The proposed PASSMID performed well with an average 2-dimensional DSC/MDA of 0.94/1.78 mm, 0.93/1.04 mm, 0.93/1.06 mm, 0.93/1.14 mm, 0.92/0.83 mm, 0.84/1.53 mm, 0.86/2.39 mm, 0.81/2.49 mm, 0.72/5.48 mm, and 0.70/5.03 mm for the liver, left kidney, right kidney, spleen, aorta, pancreas, stomach, duodenum, small bowel, and colon, respectively. Starting from the third fractions, the contour accuracy was significantly improved with PASSMID compared with the single-DIR strategy ( < .05). The mean ratio of acceptable slices were 13.9%, 17.5%, 60.8%, 70.6%, and 71.8% for the 5 strategies, respectively.
The proposed PASSMID solution, by combining image processing, multi-input DIRs, and STAPLE, can significantly improve the accuracy of autosegmentation for intrapatient MRI scans, reducing the time required for further contour editing, thereby facilitating the routine practice of MRgOART.
磁共振引导的在线自适应放射治疗(MRgOART)需要准确且高效的分割。然而,由于图像强度和患者解剖结构的日常变化,当前自动分割工具在磁共振成像(MRI)中的性能普遍较差。在本研究中,我们提出一种使用多输入可变形图像配准(DIR;PASSMID)的患者特异性自动分割策略,以提高MRgOART的分割准确性和效率。
使用在1.5T MRI直线加速器上为10例腹部癌患者采集的纵向MRI扫描数据。
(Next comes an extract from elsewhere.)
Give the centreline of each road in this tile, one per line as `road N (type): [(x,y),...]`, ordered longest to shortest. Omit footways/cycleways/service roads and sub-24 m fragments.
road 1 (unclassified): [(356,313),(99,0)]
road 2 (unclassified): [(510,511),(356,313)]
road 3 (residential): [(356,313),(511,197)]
所提出的PASSMID包括两个步骤:对纵向MRI扫描应用患者特异性图像处理流程,以及使用多个DIR将先前疗程/分次的所有轮廓填充到新的分次MRI中,并使用同时真值和性能水平估计(STAPLE)合并所得轮廓以获得最终的一致性分割。比较了五种轮廓传播策略:通过刚体配准(RDR)将计划计算机断层扫描到分次MRI扫描,通过RDR和DIR将预处理MRI到分次MRI扫描,以及所提出的无需预处理的多输入DIR/STAPLE,和PASSMID。逐片计算与真实轮廓的骰子相似系数(DSC)和平均一致距离(MDA)以量化轮廓准确性。使用DSC>0.8和MDA<2mm的标准引入一个定义为可接受切片比例的定量指标。
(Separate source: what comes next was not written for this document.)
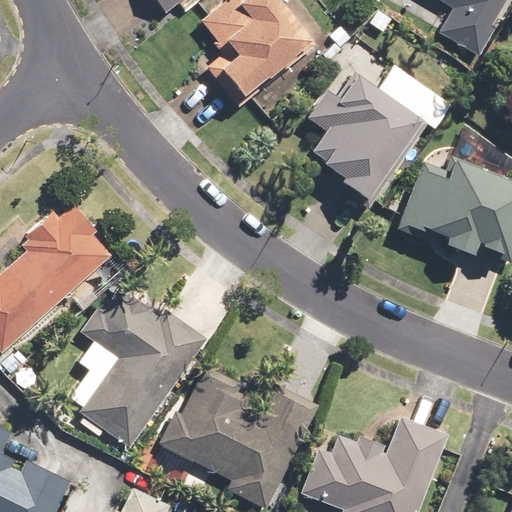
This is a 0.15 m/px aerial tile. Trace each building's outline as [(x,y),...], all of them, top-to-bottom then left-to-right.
[(152,0),(162,13),(177,0),(152,0)] [(202,65),(234,106),(313,42),(279,0),(220,0),(196,19),(221,50),(202,65)] [(476,56),(508,0),(438,0),(450,6),(435,32),(476,56)] [(431,129),(449,104),(391,63),(374,87),(350,71),(334,93),(324,86),(305,114),(322,125),(305,148),(321,159),(318,163),(331,171),(324,180),(365,209),(424,124),(431,129)] [(420,161),(392,227),(430,243),(432,239),(470,255),(475,242),(511,257),(511,256),(511,177),(448,152),(441,170),(420,161)] [(0,351),(113,251),(69,202),(54,215),(50,210),(20,237),(26,244),(0,266),(0,351)] [(61,400),(126,447),(205,337),(164,307),(159,314),(111,280),(75,330),(89,339),(73,361),(83,368),(61,400)] [(221,488),(262,508),(316,402),(270,378),(262,393),(201,361),(176,409),(173,407),(154,442),(226,479),(221,488)] [(414,511),(446,433),(396,413),(382,449),(336,431),(328,452),(314,447),(297,492),(338,508),(336,511),(414,511)] [(0,511),(54,511),(70,481),(0,446),(8,430),(0,426),(0,511)] [(70,511),(64,509),(62,511),(162,511),(166,504),(129,485),(116,510),(111,508),(108,511),(70,511)]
所提出的PASSMID表现良好,肝脏、左肾、右肾、脾脏、主动脉、胰腺、胃、十二指肠、小肠和结肠的平均二维DSC/MDA分别为0.94/1.78mm、0.93/1.04mm、0.93/1.06mm、0.93/1.14mm、0.92/0.83mm、0.84/1.53mm、0.86/2.39mm、0.81/2.49mm、0.72/5.48mm和0.70/5.03mm。从第三个分次开始,与单DIR策略相比,PASSMID的轮廓准确性有显著提高(P<0.05)。五种策略的可接受切片平均比例分别为13.9%、17.5%、60.8%、70.6%和71.8%。
所提出 的PASSMID解决方案通过结合图像处理、多输入DIR和STAPLE,可以显著提高患者内MRI扫描自动分割的准确性,减少进一步轮廓编辑所需的时间,从而促进MRgOART的常规实践。